Reading Calvin and Hobbes left me drunk with
ideas. Woven through it was a wit and wisdom I wasn’t always old enough to get,
but Calvin’s intelligence, mischievous innocence, and his way of seeing things differently
than his parents and schoolmates all struck a chord, and increased my own
excitement at being alive in a magical world. If I wasn’t aware at the time
that Calvin and Hobbes had higher
artistic aspirations than other comic strips, I absorbed it unconsciously as a
watermark. I now regard it to be the best there has been.
When I was eleven
I wrote Bill Watterson a fan letter asking for his autograph, and sent it to
his publisher. I received in return a printed letter from Bill that read
something like, “I really hate having to use a form letter but I get more mail
than I can ever respond to!” The envelope included a beautiful printed poster
of a Spaceman Spiff cartoon, which I have sadly lost over the years.

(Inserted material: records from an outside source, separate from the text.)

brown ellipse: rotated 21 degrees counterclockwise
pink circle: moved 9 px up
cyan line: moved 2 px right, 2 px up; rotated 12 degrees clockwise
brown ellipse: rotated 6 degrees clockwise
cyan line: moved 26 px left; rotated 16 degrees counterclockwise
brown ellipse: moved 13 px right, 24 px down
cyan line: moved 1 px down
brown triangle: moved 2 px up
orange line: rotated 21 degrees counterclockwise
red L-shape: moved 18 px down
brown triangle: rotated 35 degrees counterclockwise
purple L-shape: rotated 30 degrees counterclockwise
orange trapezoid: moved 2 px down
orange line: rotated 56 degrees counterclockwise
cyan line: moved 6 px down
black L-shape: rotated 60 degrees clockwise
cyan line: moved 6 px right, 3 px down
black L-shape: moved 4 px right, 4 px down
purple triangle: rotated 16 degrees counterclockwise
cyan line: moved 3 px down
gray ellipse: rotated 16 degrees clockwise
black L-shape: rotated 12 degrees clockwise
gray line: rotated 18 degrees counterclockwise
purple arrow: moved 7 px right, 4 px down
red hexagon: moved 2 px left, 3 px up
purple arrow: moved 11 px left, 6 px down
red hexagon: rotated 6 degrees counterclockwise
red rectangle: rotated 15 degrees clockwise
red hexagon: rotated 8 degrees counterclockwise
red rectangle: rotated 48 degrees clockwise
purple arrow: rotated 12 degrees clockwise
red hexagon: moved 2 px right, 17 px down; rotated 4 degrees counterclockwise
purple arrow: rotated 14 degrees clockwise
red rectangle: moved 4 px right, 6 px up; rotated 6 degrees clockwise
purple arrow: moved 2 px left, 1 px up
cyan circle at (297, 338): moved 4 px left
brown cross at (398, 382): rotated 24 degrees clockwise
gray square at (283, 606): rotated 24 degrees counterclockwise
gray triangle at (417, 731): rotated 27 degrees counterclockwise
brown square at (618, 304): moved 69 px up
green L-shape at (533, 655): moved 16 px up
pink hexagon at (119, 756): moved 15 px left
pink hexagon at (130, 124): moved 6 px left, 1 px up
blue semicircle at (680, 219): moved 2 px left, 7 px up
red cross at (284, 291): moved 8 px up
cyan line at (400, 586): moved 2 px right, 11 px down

In Chagrin Falls, OH there is a bookstore called Fireside Books. It is the only bookstore to ever
sell signed copies of Calvin and Hobbes
collections, which it did for less than a year in the late 1990s. Soon after,
opportunists began snatching the books up and reselling them on the newly
popular Internet at exorbitant prices. When Watterson found out, he stopped
supplying them.
One of the volumes
signed for Fireside was The Essential
Calvin and Hobbes, the back of which depicts the town square of Chagrin
Falls being demolished by a giant Calvin.